# Rear coilover question



## Hoss 68 (Oct 20, 2021)

I have my 68 resto underway and have the rear suspension and brakes completed . New adjustable coil overs new rear trailing arms I also installed a shock tower cross brace. I plan on a restomod stance for the car. My question is I also have a new pair of 2” lowering springs has anyone ever used a combo of both springs and coil overs .
thanks


----------



## PontiacJim (Dec 29, 2012)

Hoss 68 said:


> I have my 68 resto underway and have the rear suspension and brakes completed . New adjustable coil overs new rear trailing arms I also installed a shock tower cross brace. I plan on a restomod stance for the car. My question is I also have a new pair of 2” lowering springs has anyone ever used a combo of both springs and coil overs .
> thanks
> View attachment 151494


I think using the dropped coils would affect the coil overs as the coil overs are to replace the factory coils and be adjustable to tailor your ride feel.

So I would say that no one would use a 2" dropped coil and coil overs - use one or the other.


----------



## Hoss 68 (Oct 20, 2021)

PontiacJim said:


> I think using the dropped coils would affect the coil overs as the coil overs are to replace the factory coils and be adjustable to tailor your ride feel.
> 
> So I would say that no one would use a 2" dropped coil and coil overs - use one or the other.


Thank you


----------



## 67ventwindow (Mar 3, 2020)

PontiacJim said:


> I think using the dropped coils would affect the coil overs as the coil overs are to replace the factory coils and be adjustable to tailor your ride feel.
> 
> So I would say that no one would use a 2" dropped coil and coil overs - use one or the other.


 I know they dont work well on leaf springs. Evidently the 4 inch shackle extensions were not enough so they put on coil overs. The tires only cleared the wheel opening by an inch.


----------



## PontiacJim (Dec 29, 2012)

67ventwindow said:


> I know they dont work well on leaf springs. Evidently the 4 inch shackle extensions were not enough so they put on coil overs.
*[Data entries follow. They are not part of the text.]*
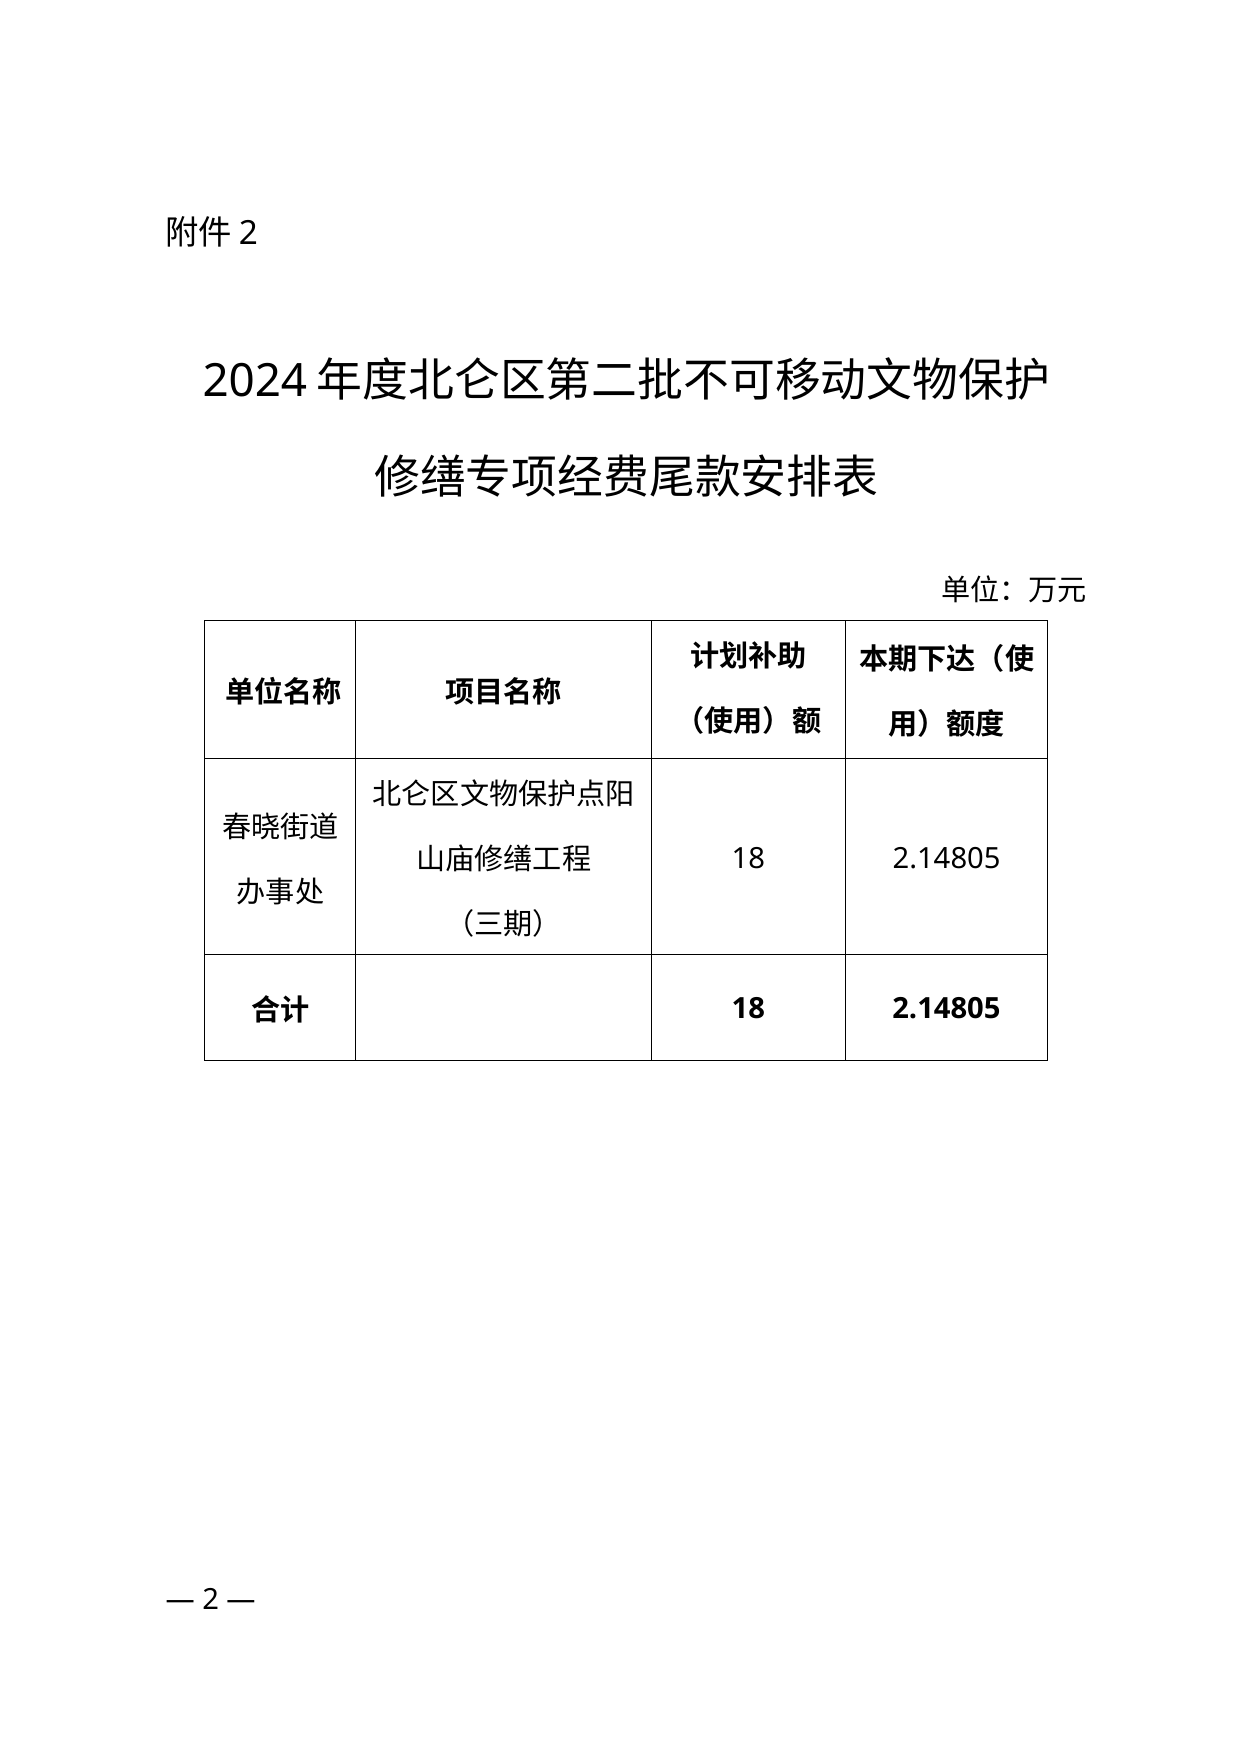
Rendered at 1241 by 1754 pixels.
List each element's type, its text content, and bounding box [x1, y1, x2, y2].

table_cell [356, 955, 651, 1060]
text 修缮专项经费尾款安排表 [165, 425, 1087, 522]
table_cell 2.14805 [846, 759, 1047, 954]
table_header 项目名称 [356, 621, 651, 758]
table_cell 合计 [205, 955, 355, 1060]
table_cell 2.14805 [846, 955, 1047, 1060]
table_cell 北仑区文物保护点阳山庙修缮工程 （三期） [356, 759, 651, 954]
text 附件2 [165, 197, 1087, 262]
table_cell 18 [652, 759, 845, 954]
table_header 单位名称 [205, 621, 355, 758]
table_cell 18 [652, 955, 845, 1060]
table_header 本期下达（使用）额度 [846, 621, 1047, 758]
table_cell 春晓街道办事处 [205, 759, 355, 954]
text 单位：万元 [165, 555, 1087, 620]
table_header 计划补助（使用）额度 [652, 621, 845, 758]
text 2024年度北仑区第二批不可移动文物保护 [165, 327, 1087, 425]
The tires only cleared the wheel opening by an inch.


Have done that in my youth, minus the longer shackles, but more to raise the car level because of weak leaf springs and not having the money back then for replacment leaf springs let alone know then where to even get them - most replacement pars like that came from junkyards, not over the counter or through a mail order catalog like the most familiar to us "JC Whitney."

Also did the coil-over the shocks that got clamped down at the base with a muffler type clamp to keep the car up. LOL


----------



## 4rd4fun (Oct 24, 2019)

Speaking of JC Whitney- they closed down the catalog area-(changed the name too)i was bummed as i loved looking through the catalog many moons ago


----------